#### Exercise:
Write the records out exactly as they read, but not the pictures.

#### Records for the task:
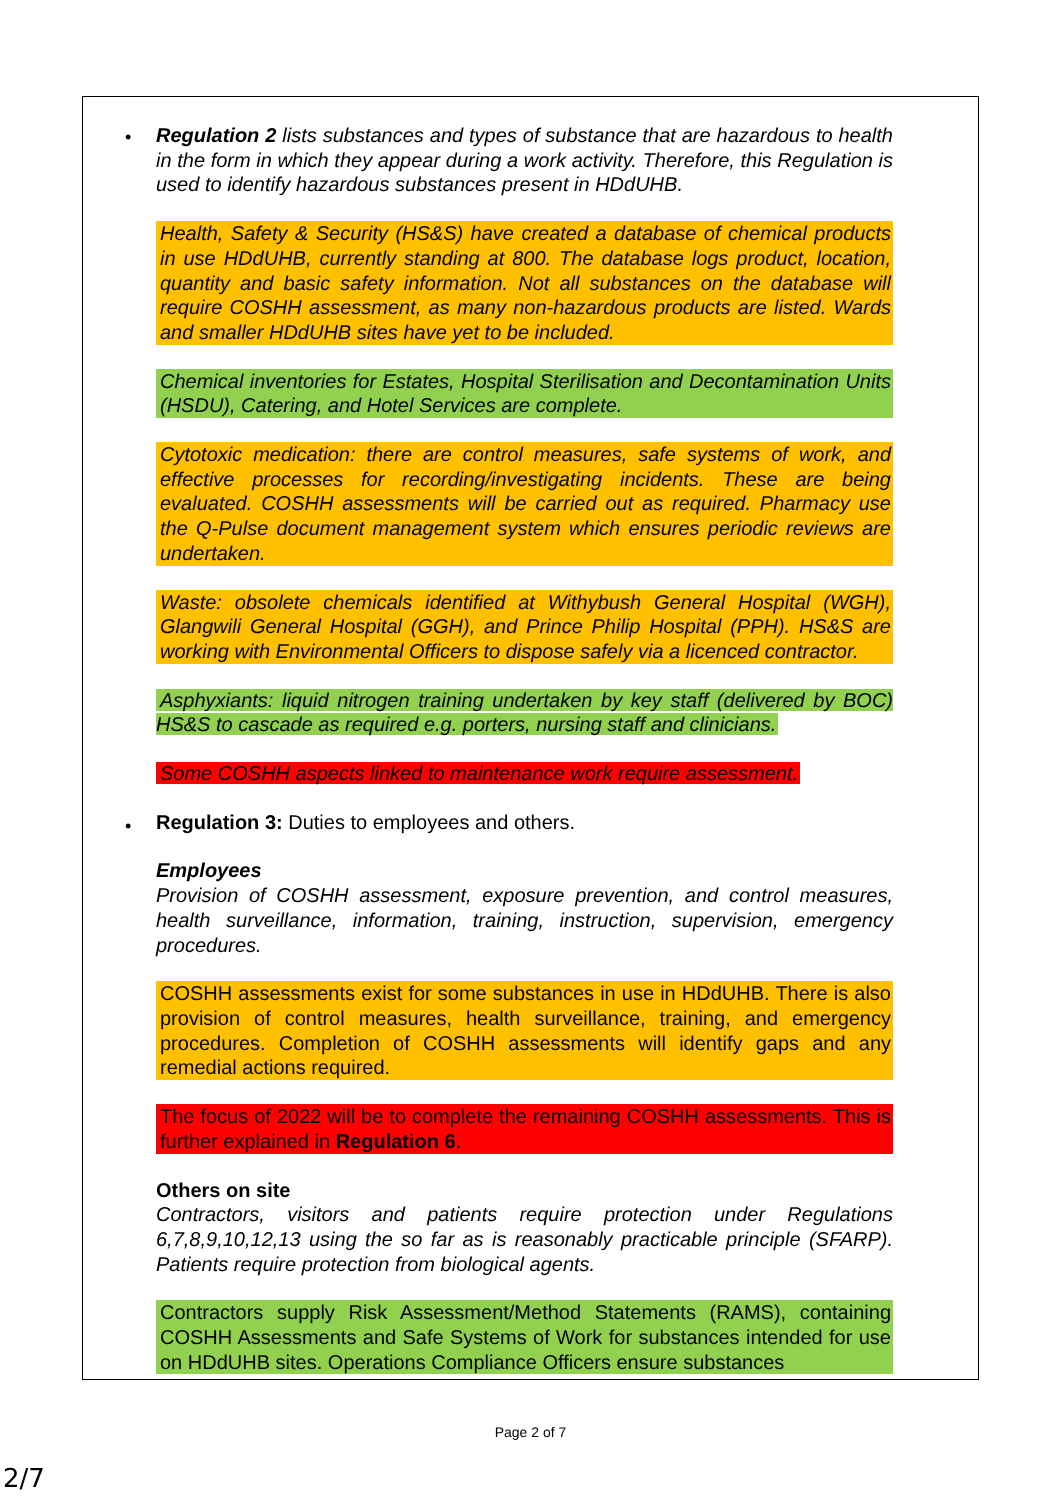•
Regulation 2 lists substances and types of substance that are hazardous to health in the form in which they appear during a work activity. Therefore, this Regulation is used to identify hazardous substances present in HDdUHB.
Health, Safety & Security (HS&S) have created a database of chemical products in use HDdUHB, currently standing at 800. The database logs product, location, quantity and basic safety information. Not all substances on the database will require COSHH assessment, as many non-hazardous products are listed. Wards and smaller HDdUHB sites have yet to be included.
Chemical inventories for Estates, Hospital Sterilisation and Decontamination Units (HSDU), Catering, and Hotel Services are complete.
Cytotoxic medication: there are control measures, safe systems of work, and effective processes for recording/investigating incidents. These are being evaluated. COSHH assessments will be carried out as required. Pharmacy use the Q-Pulse document management system which ensures periodic reviews are undertaken.
Waste: obsolete chemicals identified at Withybush General Hospital (WGH), Glangwili General Hospital (GGH), and Prince Philip Hospital (PPH). HS&S are working with Environmental Officers to dispose safely via a licenced contractor.
Asphyxiants: liquid nitrogen training undertaken by key staff (delivered by BOC) HS&S to cascade as required e.g. porters, nursing staff and clinicians.
Some COSHH aspects linked to maintenance work require assessment.
•
Regulation 3: Duties to employees and others.
Employees
Provision of COSHH assessment, exposure prevention, and control measures, health surveillance, information, training, instruction, supervision, emergency procedures.
COSHH assessments exist for some substances in use in HDdUHB. There is also provision of control measures, health surveillance, training, and emergency procedures. Completion of COSHH assessments will identify gaps and any remedial actions required.
The focus of 2022 will be to complete the remaining COSHH assessments. This is further explained in Regulation 6.
Others on site
Contractors, visitors and patients require protection under Regulations 6,7,8,9,10,12,13 using the so far as is reasonably practicable principle (SFARP). Patients require protection from biological agents.
Contractors supply Risk Assessment/Method Statements (RAMS), containing COSHH Assessments and Safe Systems of Work for substances intended for use on HDdUHB sites. Operations Compliance Officers ensure substances
Page 2 of 7
2/7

#### Exercise answer:
•
Regulation 2 lists substances and types of substance that are hazardous to health in the form in which they appear during a work activity. Therefore, this Regulation is used to identify hazardous substances present in HDdUHB.
Health, Safety & Security (HS&S) have created a database of chemical products in use HDdUHB, currently standing at 800. The database logs product, location, quantity and basic safety information. Not all substances on the database will require COSHH assessment, as many non-hazardous products are listed. Wards and smaller HDdUHB sites have yet to be included.
Chemical inventories for Estates, Hospital Sterilisation and Decontamination Units (HSDU), Catering, and Hotel Services are complete.
Cytotoxic medication: there are control measures, safe systems of work, and effective processes for recording/investigating incidents. These are being evaluated. COSHH assessments will be carried out as required. Pharmacy use the Q-Pulse document management system which ensures periodic reviews are undertaken.
Waste: obsolete chemicals identified at Withybush General Hospital (WGH), Glangwili General Hospital (GGH), and Prince Philip Hospital (PPH). HS&S are working with Environmental Officers to dispose safely via a licenced contractor.
Asphyxiants: liquid nitrogen training undertaken by key staff (delivered by BOC) HS&S to cascade as required e.g. porters, nursing staff and clinicians.
Some COSHH aspects linked to maintenance work require assessment.
•
Regulation 3: Duties to employees and others.
Employees
Provision of COSHH assessment, exposure prevention, and control measures, health surveillance, information, training, instruction, supervision, emergency procedures.
COSHH assessments exist for some substances in use in HDdUHB. There is also provision of control measures, health surveillance, training, and emergency procedures. Completion of COSHH assessments will identify gaps and any remedial actions required.
The focus of 2022 will be to complete the remaining COSHH assessments. This is further explained in Regulation 6.
Others on site
Contractors, visitors and patients require protection under Regulations 6,7,8,9,10,12,13 using the so far as is reasonably practicable principle (SFARP). Patients require protection from biological agents.
Contractors supply Risk Assessment/Method Statements (RAMS), containing COSHH Assessments and Safe Systems of Work for substances intended for use on HDdUHB sites. Operations Compliance Officers ensure substances
Page 2 of 7
2/7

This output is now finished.